:: TO DO ::
Will you reproduce the listing below line for line, beginning with its first line and going on through the line with "Cemal Yilmaz, Myra"? Include both of those end lines.

:: DATA RECORDS ::
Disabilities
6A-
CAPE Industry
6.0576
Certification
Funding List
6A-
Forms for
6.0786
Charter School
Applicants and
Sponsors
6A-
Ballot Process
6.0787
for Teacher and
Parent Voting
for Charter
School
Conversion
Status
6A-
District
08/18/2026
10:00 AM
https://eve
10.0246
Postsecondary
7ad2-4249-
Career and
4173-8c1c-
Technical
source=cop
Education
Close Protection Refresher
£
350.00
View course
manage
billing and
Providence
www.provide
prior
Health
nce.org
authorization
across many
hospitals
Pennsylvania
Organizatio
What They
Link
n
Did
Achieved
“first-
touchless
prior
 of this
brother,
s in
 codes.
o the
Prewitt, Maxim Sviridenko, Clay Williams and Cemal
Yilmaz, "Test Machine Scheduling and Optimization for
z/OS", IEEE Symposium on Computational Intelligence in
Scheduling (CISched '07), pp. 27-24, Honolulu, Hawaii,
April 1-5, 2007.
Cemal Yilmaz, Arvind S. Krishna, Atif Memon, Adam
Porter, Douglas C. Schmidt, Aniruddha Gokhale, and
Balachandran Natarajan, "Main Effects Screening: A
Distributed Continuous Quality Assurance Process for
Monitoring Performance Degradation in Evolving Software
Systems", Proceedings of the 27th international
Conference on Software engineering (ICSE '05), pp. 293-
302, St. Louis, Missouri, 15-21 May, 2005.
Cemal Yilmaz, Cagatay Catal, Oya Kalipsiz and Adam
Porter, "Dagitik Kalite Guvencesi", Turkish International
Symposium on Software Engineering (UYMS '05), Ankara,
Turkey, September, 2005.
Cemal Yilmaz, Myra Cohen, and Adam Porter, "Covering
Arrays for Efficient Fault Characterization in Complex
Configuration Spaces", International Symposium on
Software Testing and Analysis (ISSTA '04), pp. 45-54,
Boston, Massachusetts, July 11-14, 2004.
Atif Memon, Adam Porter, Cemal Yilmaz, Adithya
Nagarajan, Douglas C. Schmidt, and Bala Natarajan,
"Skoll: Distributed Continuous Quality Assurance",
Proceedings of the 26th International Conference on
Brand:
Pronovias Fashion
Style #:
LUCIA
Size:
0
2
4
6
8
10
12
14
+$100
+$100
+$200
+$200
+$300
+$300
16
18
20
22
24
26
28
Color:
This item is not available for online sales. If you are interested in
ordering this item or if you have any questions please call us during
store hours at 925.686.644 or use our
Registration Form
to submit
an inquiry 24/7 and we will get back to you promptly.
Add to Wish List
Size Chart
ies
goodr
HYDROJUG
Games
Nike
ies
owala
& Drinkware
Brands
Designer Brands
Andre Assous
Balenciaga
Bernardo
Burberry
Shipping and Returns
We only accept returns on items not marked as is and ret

:: EXERCISE SOLUTION ::
Disabilities
6A-
CAPE Industry
6.0576
Certification
Funding List
6A-
Forms for
6.0786
Charter School
Applicants and
Sponsors
6A-
Ballot Process
6.0787
for Teacher and
Parent Voting
for Charter
School
Conversion
Status
6A-
District
08/18/2026
10:00 AM
https://eve
10.0246
Postsecondary
7ad2-4249-
Career and
4173-8c1c-
Technical
source=cop
Education
Close Protection Refresher
£
350.00
View course
manage
billing and
Providence
www.provide
prior
Health
nce.org
authorization
across many
hospitals
Pennsylvania
Organizatio
What They
Link
n
Did
Achieved
“first-
touchless
prior
 of this
brother,
s in
 codes.
o the
Prewitt, Maxim Sviridenko, Clay Williams and Cemal
Yilmaz, "Test Machine Scheduling and Optimization for
z/OS", IEEE Symposium on Computational Intelligence in
Scheduling (CISched '07), pp. 27-24, Honolulu, Hawaii,
April 1-5, 2007.
Cemal Yilmaz, Arvind S. Krishna, Atif Memon, Adam
Porter, Douglas C. Schmidt, Aniruddha Gokhale, and
Balachandran Natarajan, "Main Effects Screening: A
Distributed Continuous Quality Assurance Process for
Monitoring Performance Degradation in Evolving Software
Systems", Proceedings of the 27th international
Conference on Software engineering (ICSE '05), pp. 293-
302, St. Louis, Missouri, 15-21 May, 2005.
Cemal Yilmaz, Cagatay Catal, Oya Kalipsiz and Adam
Porter, "Dagitik Kalite Guvencesi", Turkish International
Symposium on Software Engineering (UYMS '05), Ankara,
Turkey, September, 2005.
Cemal Yilmaz, Myra Cohen, and Adam Porter, "Covering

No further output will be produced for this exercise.